● Records to use:

╔══

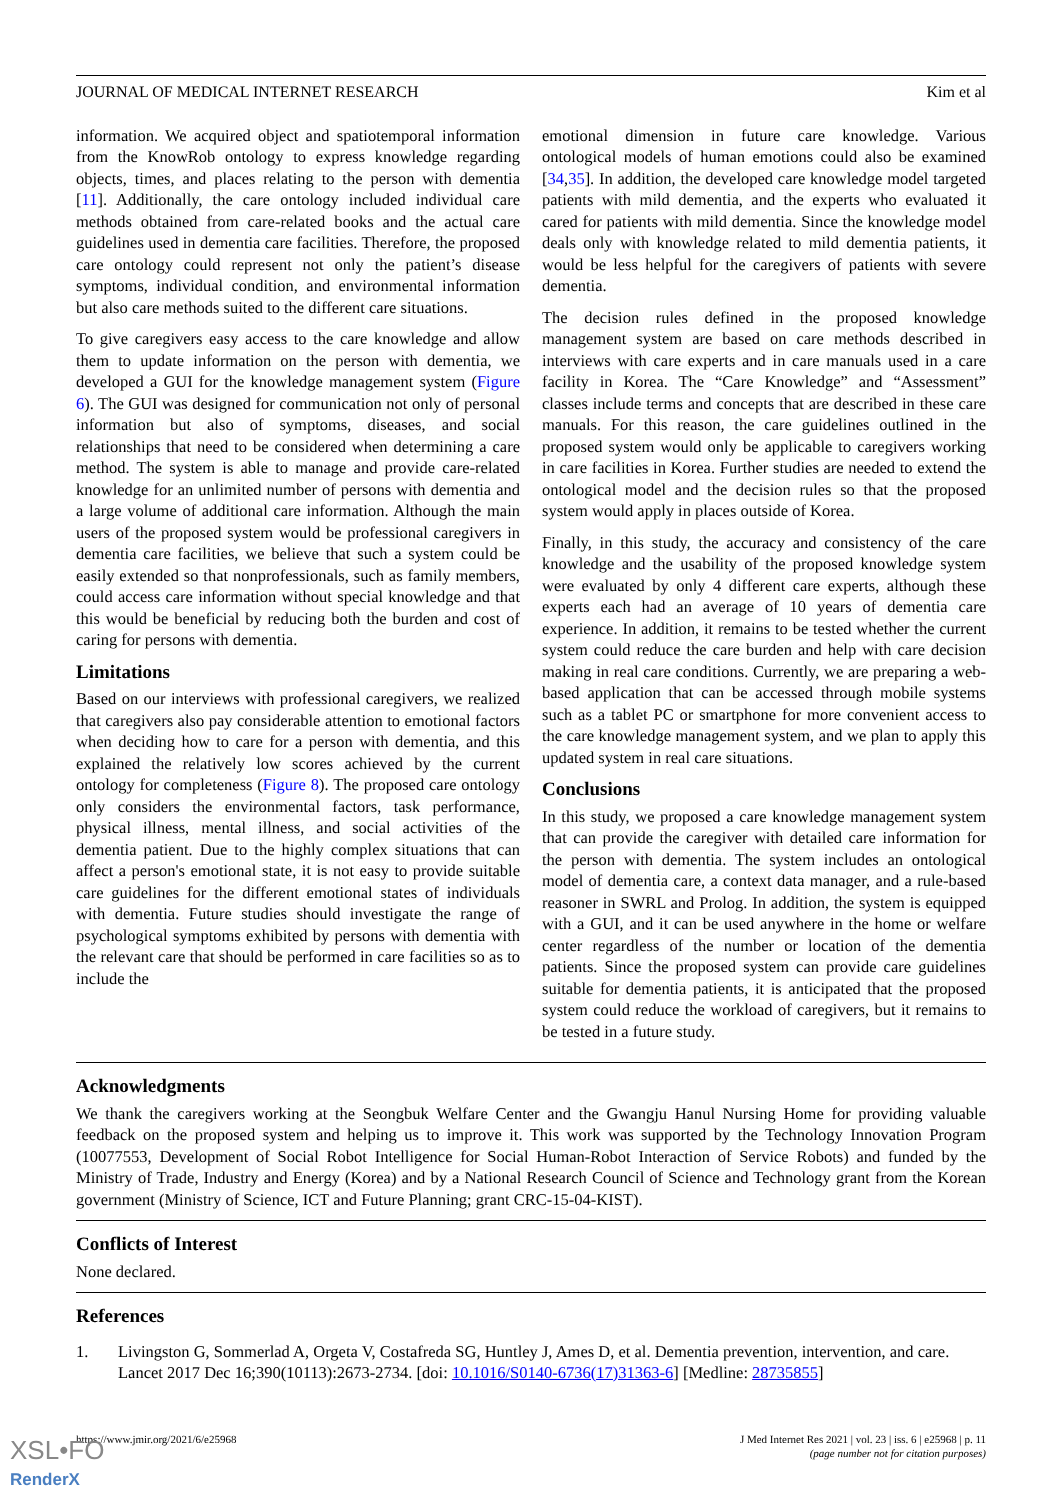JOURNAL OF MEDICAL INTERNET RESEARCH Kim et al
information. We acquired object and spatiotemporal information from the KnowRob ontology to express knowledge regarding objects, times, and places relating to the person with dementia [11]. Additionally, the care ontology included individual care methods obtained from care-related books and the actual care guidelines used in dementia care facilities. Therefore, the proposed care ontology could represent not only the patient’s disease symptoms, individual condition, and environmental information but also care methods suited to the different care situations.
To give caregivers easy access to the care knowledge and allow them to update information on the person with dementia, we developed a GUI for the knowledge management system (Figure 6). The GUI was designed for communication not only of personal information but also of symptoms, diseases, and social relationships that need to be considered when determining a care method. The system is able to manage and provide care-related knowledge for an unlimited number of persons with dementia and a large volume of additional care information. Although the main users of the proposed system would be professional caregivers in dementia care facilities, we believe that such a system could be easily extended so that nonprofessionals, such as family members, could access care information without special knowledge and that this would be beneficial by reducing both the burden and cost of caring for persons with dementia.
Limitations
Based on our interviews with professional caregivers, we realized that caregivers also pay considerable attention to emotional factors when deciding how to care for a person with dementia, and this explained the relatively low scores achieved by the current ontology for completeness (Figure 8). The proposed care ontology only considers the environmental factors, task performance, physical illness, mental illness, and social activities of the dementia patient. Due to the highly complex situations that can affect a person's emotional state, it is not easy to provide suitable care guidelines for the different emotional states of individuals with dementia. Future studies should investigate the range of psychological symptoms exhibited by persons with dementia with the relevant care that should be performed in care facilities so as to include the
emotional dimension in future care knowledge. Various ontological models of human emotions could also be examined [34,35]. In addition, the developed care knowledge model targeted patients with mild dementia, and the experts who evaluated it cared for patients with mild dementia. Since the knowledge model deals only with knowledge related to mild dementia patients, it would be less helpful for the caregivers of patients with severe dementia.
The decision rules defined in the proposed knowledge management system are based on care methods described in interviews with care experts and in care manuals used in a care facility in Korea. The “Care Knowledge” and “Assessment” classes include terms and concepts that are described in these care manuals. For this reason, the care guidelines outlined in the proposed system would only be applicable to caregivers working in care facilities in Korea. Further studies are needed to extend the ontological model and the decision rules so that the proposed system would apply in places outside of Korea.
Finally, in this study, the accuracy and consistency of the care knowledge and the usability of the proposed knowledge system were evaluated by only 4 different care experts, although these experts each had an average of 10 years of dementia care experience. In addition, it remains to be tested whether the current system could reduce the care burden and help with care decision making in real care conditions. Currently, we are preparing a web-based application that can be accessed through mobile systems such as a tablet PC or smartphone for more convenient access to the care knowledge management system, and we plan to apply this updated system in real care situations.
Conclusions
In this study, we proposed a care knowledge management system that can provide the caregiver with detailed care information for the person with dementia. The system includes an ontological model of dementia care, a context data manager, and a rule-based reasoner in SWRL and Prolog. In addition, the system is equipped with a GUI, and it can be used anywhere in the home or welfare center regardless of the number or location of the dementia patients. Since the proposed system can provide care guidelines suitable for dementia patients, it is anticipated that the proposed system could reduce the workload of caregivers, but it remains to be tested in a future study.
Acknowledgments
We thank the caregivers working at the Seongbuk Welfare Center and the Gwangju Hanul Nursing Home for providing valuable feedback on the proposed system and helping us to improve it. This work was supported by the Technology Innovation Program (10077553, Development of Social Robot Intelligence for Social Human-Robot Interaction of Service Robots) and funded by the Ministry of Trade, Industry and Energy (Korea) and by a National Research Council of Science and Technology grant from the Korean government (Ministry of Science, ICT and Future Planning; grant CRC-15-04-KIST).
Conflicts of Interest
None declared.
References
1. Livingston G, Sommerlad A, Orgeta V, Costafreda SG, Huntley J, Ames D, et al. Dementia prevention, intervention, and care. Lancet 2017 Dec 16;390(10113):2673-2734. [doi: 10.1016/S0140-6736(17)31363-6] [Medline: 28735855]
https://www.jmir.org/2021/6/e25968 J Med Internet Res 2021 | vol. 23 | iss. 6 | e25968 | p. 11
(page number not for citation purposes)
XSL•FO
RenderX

╚══
╔══

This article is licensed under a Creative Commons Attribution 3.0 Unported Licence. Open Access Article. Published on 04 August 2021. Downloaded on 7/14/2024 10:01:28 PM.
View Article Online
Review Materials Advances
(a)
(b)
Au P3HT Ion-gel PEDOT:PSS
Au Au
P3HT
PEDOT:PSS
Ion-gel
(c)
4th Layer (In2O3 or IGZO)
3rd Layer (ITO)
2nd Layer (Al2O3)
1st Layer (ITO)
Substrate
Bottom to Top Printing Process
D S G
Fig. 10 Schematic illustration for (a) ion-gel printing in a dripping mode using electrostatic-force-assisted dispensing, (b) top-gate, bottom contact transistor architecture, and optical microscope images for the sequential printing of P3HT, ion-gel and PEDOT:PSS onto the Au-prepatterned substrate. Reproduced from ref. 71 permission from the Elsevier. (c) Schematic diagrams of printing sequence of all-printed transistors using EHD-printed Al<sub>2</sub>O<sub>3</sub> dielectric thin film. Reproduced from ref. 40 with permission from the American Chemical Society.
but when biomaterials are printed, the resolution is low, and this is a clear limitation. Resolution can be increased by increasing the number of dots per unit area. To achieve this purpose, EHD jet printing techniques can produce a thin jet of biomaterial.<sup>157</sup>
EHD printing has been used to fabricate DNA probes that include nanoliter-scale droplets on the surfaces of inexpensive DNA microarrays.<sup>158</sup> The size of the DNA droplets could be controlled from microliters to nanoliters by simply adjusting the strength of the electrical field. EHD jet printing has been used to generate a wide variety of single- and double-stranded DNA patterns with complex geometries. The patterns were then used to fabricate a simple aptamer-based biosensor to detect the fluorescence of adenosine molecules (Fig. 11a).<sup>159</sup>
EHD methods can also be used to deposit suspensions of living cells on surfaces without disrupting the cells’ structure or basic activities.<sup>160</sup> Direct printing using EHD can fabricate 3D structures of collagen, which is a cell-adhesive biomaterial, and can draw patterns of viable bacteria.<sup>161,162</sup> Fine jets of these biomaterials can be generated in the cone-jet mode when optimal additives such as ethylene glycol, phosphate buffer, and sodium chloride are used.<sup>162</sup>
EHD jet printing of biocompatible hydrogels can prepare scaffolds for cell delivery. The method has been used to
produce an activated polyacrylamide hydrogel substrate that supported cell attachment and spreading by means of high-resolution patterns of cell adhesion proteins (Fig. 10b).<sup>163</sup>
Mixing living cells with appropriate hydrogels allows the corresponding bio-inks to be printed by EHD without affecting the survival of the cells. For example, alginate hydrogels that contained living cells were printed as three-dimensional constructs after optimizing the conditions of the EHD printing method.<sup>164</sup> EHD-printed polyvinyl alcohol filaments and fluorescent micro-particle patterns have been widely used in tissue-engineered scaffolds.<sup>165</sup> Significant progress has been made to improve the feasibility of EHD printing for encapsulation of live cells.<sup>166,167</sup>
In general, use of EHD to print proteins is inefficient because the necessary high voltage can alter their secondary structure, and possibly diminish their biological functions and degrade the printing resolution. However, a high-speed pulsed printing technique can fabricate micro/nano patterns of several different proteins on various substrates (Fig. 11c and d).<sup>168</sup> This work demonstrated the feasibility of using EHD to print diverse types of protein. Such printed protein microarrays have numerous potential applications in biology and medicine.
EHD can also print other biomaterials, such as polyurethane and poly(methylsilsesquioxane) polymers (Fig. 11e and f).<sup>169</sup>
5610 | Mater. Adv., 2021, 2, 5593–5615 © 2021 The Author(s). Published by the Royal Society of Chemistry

╚══

● Exercise aim:
If a line in the material holds the string "Layer", count it, then state the number of such lines and nothing else.

● Your response:
4